**Исходный текст:**
============
Жан-Поль Сартр
Проблемы метода
.
Философия как таковая (La Philosophic) представляется иным некой однородной средой: здесь рождаются и умирают мысли, воздвигаются и рушатся системы. Другие видят в ней определенный образ мыслей, который мы всегда вольны принять либо отвергнуть, третьи – особую область культуры. На наш взгляд, философии как таковой не существует; как бы мы ее ни трактовали, эта тень науки, эта тайная советчица человечества не более чем гипостазированная абстракция. В действительности есть только отдельные философии (des philosophies). Или, вернее, поскольку в одно и то же время живой бывает только одна философия, в определенных обстоятельствах конституируется какая-то одна философия, призванная выразить движение всего общества; и пока она жива, именно она служит культурной средой для людей данной эпохи. Этот обманчивый объект предстает одновременно в совершенно разных аспектах, которые он постоянно приводит в единство.
Философия есть прежде всего некоторый способ самосознания «восходящего» класса[2 — Я не упоминаю здесь о личности, которая объективируется и раскрывается в своем творчестве, потому что философия той или иной эпохи всегда превосходит философа, придавшего ей ее первоначальный облик, сколь бы ни был велик этот мыслитель. Однако мы увидим, что изучение единичных доктрин неотделимо от глубокого исследования философий. Картезианство проливает свет на эпоху и помещает Декарта в русло тотализирующего развития аналитического разума; поэтому Декарт, как личность и как философ, вплоть до середины XVIII в. проясняет исторический (и, следовательно, единственный) смысл новой рациональности.]; самосознание это может быть ясным либо смутным, косвенным либо прямым: во времена дворянства мантии и торгового капитализма буржуазия правоведов, торговцев и банкиров почерпнула некоторое знание о себе самой в картезианстве; полтора века спустя, на ранней стадии индустриализации, буржуазия фабрикантов, инженеров и ученых смутно прозрела себя в образе всеобщего человека, созданном кантианством.
============
**Материал:**
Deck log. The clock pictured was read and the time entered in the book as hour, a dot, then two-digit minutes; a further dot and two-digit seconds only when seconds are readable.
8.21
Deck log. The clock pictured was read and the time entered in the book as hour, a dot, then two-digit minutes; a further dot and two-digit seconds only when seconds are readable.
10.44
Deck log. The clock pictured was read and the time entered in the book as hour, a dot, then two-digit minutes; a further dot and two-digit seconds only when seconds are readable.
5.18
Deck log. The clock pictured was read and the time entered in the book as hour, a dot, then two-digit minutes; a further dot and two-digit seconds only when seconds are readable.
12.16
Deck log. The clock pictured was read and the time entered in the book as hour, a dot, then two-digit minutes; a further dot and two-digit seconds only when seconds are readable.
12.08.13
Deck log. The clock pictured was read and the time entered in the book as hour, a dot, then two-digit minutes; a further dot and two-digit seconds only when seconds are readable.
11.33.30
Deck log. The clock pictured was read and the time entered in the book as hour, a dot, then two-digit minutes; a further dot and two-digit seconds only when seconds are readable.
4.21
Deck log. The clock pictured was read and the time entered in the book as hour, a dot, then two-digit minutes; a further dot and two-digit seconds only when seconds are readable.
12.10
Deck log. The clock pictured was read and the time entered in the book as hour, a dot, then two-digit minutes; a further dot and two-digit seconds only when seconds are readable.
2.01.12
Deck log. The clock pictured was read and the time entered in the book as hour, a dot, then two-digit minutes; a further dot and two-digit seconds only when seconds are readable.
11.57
============
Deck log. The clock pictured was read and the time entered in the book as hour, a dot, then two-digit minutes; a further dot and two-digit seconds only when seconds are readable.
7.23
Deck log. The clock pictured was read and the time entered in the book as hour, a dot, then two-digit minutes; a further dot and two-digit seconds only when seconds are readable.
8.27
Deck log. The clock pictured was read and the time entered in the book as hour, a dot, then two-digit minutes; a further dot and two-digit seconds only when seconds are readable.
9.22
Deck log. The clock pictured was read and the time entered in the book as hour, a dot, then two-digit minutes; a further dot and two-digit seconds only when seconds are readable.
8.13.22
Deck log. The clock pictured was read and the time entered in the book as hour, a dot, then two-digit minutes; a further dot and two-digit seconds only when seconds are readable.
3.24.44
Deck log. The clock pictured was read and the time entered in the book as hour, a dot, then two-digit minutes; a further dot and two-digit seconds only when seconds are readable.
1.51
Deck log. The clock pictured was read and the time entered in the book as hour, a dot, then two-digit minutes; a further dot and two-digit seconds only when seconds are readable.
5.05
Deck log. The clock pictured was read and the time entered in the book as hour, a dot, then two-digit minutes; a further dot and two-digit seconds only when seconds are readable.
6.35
============
**Короткая задача:**
Переведите на английский язык предложение «В действительности есть только отдельные философии (des philosophies)» из текста о философии. Эти записи взяты из другого источника.

**Полный ответ:**
In reality, there are only particular philosophies (des philosophies).